Reporter: Benedicta Prima | Editor: Handoyo .
KONTAN.CO.ID - JAKARTA. Wakil Presiden Jusuf Kalla meminta Bank Indonesia (BI) menurunkan suku bunga acuan alias BI 7-days Reverse Repo Rate (BI-7DRRR) untuk menarik investasi di sektor manufaktur untuk meningkatkan ekspor.
Pernyataan ini dinilai sebagai bentuk intervensi pemerintah terhadap independensi BI. Hal serupa yang juga pernah dilakukan Trump saat The Fed kembali menaikkan suku bunga. "Pernyataan Jusuf Kalla itu sudah salah secara aturan karena bank sentral independen," jelas Ekonom Universitas Indonesia (UI) Fithra Faisal saat dihubungi Kontan.co.id, Rabu (13/2).

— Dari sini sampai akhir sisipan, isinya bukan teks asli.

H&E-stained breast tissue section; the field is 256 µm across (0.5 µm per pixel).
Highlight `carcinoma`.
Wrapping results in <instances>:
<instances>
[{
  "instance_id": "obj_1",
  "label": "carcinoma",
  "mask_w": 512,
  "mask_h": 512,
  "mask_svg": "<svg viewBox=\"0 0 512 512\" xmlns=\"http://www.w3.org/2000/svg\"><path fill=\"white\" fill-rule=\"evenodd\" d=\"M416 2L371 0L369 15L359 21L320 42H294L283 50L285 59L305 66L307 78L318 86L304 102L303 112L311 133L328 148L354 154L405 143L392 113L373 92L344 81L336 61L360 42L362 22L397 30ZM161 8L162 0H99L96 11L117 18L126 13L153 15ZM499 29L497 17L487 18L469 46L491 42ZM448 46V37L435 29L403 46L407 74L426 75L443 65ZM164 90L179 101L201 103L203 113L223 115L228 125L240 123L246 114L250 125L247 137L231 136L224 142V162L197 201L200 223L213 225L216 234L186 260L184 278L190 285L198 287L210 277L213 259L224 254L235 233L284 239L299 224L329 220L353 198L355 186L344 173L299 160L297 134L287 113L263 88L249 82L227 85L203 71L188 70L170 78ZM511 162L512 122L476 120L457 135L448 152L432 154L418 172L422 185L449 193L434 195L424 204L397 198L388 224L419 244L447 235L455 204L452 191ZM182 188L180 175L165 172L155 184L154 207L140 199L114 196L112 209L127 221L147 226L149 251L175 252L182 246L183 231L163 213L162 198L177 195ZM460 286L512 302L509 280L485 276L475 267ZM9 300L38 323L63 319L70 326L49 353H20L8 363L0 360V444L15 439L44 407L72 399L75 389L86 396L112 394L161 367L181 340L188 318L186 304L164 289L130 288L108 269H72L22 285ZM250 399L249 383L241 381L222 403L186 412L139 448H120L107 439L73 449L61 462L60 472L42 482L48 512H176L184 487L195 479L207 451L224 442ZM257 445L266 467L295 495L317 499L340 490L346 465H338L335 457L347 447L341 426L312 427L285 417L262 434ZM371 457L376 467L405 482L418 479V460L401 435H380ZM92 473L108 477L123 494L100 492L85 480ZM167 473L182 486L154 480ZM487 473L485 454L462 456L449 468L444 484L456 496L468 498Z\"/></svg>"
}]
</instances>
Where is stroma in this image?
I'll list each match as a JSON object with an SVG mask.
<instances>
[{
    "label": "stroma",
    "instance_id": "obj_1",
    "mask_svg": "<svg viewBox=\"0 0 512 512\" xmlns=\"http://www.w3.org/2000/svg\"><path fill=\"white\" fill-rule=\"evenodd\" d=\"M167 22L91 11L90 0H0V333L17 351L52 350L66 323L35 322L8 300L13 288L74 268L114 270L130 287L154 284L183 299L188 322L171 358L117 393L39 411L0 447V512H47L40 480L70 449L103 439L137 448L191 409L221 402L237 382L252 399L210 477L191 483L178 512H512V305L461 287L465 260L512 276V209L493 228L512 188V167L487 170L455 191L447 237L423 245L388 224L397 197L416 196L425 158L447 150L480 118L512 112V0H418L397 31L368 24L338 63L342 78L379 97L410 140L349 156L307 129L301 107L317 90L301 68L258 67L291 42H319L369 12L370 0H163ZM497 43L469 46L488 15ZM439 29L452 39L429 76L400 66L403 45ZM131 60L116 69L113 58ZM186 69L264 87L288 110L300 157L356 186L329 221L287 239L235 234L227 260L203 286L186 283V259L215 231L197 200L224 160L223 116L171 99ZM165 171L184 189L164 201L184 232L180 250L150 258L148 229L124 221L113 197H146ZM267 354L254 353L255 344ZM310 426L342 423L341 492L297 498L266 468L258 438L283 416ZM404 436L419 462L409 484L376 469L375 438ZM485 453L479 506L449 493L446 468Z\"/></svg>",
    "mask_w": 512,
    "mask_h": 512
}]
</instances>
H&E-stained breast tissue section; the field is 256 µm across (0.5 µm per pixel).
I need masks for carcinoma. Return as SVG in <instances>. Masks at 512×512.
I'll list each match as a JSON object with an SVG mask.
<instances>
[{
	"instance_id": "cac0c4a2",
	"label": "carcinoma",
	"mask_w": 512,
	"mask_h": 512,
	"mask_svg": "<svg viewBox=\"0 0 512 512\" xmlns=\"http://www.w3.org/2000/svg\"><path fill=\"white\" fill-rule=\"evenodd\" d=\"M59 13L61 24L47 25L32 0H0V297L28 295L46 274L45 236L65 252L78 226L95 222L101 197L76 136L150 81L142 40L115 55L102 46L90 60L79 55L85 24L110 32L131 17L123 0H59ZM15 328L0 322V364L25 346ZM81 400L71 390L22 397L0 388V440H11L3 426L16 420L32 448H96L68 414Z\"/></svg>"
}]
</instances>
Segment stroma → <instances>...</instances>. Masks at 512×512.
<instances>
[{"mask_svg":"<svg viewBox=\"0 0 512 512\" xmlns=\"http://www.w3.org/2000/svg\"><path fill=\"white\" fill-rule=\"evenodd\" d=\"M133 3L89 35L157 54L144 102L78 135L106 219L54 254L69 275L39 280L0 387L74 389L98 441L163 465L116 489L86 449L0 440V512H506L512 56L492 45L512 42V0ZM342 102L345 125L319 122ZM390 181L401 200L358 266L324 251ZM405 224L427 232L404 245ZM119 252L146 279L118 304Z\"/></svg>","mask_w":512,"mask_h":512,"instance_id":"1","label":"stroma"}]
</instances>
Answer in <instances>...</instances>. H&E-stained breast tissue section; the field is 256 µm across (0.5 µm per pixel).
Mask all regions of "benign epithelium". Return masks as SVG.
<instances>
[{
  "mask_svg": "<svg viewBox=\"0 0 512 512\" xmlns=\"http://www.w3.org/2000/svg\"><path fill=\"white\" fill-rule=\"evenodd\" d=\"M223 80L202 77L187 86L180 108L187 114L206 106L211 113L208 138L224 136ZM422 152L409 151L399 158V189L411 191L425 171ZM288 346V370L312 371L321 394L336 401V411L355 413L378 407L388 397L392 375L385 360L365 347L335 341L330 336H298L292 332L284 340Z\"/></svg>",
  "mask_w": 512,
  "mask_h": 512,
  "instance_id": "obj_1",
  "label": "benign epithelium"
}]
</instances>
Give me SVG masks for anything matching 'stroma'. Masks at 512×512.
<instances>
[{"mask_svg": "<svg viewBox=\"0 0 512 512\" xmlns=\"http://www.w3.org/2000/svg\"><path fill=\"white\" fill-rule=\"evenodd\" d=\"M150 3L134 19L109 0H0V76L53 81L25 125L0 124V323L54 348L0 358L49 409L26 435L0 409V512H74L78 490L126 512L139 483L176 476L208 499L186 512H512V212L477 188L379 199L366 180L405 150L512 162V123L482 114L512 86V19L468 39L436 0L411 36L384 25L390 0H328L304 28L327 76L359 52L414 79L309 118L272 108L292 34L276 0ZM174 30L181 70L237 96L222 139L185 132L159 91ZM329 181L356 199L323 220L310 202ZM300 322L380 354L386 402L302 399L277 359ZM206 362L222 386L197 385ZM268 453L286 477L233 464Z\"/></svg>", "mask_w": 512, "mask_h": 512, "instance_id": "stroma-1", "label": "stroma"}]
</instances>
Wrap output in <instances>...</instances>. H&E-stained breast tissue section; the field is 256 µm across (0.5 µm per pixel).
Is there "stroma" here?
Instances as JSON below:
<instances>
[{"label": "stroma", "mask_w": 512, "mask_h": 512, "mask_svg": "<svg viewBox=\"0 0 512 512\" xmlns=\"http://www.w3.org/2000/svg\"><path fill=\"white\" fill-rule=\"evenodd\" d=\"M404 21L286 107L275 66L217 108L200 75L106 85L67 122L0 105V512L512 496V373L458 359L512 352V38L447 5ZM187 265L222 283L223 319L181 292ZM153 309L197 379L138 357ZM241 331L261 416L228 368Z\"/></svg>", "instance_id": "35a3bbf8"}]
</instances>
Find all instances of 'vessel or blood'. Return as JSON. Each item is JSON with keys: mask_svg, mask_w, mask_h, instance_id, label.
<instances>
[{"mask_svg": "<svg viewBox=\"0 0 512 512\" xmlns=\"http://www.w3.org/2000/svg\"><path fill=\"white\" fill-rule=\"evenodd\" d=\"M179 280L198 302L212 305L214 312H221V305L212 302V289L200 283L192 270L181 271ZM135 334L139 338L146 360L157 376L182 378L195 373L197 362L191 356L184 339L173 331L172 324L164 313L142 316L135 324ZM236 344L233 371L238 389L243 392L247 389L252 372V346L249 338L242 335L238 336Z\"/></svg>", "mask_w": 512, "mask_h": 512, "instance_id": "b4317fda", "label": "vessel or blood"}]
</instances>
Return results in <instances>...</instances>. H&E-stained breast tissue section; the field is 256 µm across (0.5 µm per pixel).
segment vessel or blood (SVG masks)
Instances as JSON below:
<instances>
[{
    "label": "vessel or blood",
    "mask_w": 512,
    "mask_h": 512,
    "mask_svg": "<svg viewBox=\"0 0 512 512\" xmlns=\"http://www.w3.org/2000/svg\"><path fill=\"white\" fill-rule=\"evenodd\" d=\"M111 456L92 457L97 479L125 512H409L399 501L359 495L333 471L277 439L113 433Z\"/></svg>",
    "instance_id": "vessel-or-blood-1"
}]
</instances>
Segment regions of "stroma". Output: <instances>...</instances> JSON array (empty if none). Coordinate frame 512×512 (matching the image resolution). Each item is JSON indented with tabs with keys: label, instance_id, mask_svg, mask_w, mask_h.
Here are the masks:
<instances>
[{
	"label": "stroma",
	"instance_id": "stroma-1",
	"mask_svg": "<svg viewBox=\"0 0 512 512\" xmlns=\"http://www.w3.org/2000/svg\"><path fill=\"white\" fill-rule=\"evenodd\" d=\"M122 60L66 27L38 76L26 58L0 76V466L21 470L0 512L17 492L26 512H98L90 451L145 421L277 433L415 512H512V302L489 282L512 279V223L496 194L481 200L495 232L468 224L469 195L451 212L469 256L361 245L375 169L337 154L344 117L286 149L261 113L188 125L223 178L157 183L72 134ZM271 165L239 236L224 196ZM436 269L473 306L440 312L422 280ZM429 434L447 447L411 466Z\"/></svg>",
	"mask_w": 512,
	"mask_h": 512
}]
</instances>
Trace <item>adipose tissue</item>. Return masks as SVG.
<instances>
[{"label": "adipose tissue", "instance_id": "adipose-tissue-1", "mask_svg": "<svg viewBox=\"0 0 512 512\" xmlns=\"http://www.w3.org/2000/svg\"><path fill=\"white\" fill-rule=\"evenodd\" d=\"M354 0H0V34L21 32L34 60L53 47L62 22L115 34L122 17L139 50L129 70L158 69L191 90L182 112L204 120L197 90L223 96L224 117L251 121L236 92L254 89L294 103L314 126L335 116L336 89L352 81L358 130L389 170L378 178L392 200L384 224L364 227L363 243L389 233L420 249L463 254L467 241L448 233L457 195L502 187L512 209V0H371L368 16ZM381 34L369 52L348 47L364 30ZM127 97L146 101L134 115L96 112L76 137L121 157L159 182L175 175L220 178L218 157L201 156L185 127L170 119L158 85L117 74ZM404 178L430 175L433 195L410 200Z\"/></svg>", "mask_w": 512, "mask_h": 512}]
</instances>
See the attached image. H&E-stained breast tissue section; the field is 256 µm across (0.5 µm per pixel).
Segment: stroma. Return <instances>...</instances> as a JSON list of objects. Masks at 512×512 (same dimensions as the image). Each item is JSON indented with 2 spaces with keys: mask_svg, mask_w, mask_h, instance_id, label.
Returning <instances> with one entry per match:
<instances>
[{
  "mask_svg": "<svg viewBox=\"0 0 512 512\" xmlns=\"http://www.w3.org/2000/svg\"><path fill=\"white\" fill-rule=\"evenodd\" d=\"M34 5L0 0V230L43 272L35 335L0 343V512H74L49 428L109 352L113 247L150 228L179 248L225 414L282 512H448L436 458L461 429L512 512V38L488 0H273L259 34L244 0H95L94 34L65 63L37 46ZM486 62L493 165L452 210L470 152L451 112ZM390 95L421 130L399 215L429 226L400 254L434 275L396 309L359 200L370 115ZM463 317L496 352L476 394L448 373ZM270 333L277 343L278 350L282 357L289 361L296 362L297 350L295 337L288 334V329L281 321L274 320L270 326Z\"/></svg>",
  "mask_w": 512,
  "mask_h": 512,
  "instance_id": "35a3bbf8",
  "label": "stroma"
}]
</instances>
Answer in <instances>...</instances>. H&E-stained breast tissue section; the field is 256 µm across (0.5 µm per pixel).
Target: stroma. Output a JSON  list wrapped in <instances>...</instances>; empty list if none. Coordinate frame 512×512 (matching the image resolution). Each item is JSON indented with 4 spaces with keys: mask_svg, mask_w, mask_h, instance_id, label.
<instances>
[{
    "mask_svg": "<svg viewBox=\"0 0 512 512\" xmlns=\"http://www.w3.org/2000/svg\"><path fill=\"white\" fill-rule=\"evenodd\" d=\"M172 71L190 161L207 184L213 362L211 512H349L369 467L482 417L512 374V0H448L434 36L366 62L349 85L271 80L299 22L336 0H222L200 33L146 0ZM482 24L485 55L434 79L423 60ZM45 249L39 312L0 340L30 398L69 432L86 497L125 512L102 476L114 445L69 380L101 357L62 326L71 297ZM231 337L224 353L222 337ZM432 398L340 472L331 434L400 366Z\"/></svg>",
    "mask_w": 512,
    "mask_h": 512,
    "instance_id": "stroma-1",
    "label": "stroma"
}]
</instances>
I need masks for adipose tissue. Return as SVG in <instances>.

Dengan pernyataan Jusuf Kalla, ekspektasi pasar bisa kacau. Lagi pula, jelas Fithra, penurunan suku bunga tidak berdampak signifikan terhadap pertumbuhan ekspor. Sebab ruang lingkup BI hanya pada menstabilkan nilai tukar. "Bank sentral menaikkan suku bunga untuk mengontrol nilai tukar agar tidak terlalu terapresiasi," jelas Fithra.
Apabila suku bunga BI diturunkan, maka yang terjadi rupiah akan mengalami depresiasi. Hal ini tentunya akan menghambat impor yang sebagian besar impor barang modal untuk kebutuhan industri. Sehingga solusi untuk mendorong ekspor bukan dengan menurunkan tingkat suku bunga acuan bank sentral.
Sebelumnya, dalam Rapat Dewan Gubernur (RDG) bulan Januari 2019 BI menahan suku bunga acuan di level 6%. Setalah selama tahun 2018 BI agresif menaikkan suku bunga sebanyak enam kali.
Gubernur BI Perry Warjiyo menjelaskan keputusan tersebut sejalan dengan upaya pemerintah menekan defisit transaksi berjalan alias Current Account Defisit (CAD) dalam batas yang aman. Juga mempertahankan daya tarik aset keuangan domestik.